You can cut and soak the potatoes in advance. I put them in before prepping the rest of
my meal and they had a 20 minute soak time and came out very low in starch and super
soft. I prefer a nice golden potato, but red works just as well. It also saves
you needing to peel.
You don’t even
need to grease the pan and cleanup was a breeze. I will mention that I used
sweet onions as they are my absolute favorite. Either kind works well and it just
comes down to what your family prefers. Enjoy.
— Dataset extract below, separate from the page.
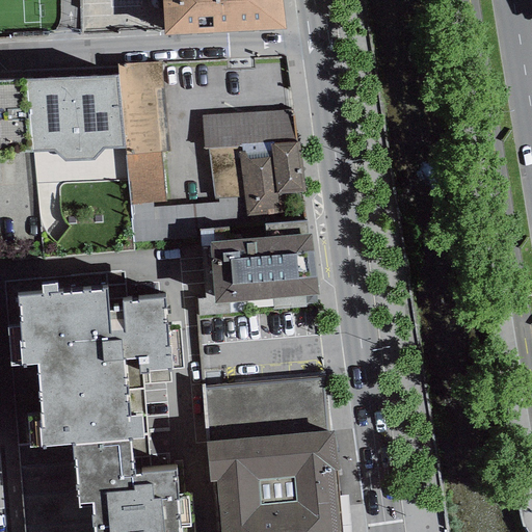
[(161,0),(163,36),(283,29),(278,0),(161,0)]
Easy Oven Roasted Oyster Mushrooms and Potatoes Recipe
Crispy and soft
oyster mushrooms pair perfectly with fluffy potatoes. Short prep time and easy clean
up make this side a perfect complement to any meal.
Ingredients
½ to 1 lb.
diced oyster mushroom (or mixed mushrooms)
4 medium to
large potatoes with yellow or red skin (you can use brown skinned, but must
peel the brown potatoes.)
1 medium onion
sliced and each ring separated
3 tablespoons
olive oil
3 garlic cloves
minced
½ teaspoon salt
salt and pepper
to taste
Directions
Preheat oven to
425°F.
Clean the
potatoes, but do not peel them. Dice into bite sized pieces. Soak in cold water
until ready to bake for up to an hour.
Mix in a large
bowl oil, garlic, and salt.
Cute the onions
into rings and separate.
Cute of the hard
bottom of mushrooms and brush off any substrate. Dice the mushrooms into bite
sized pieces.
Drain and dry
potatoes.
Add potatoes,
mushrooms and onions to the bowls and toss with oil.
Place on a
baking sheet for 30-45 minutes. The mushrooms and potatoes should be browned
and tender.
Serve as a side
or with a salad.
Recipe Note
You can use
fresh herbs if you desire.
This recipe
freezes well. Just freeze in layers and reheat in the oven for about 10 to 15
minutes.
It was delish! Thank you for the recipe.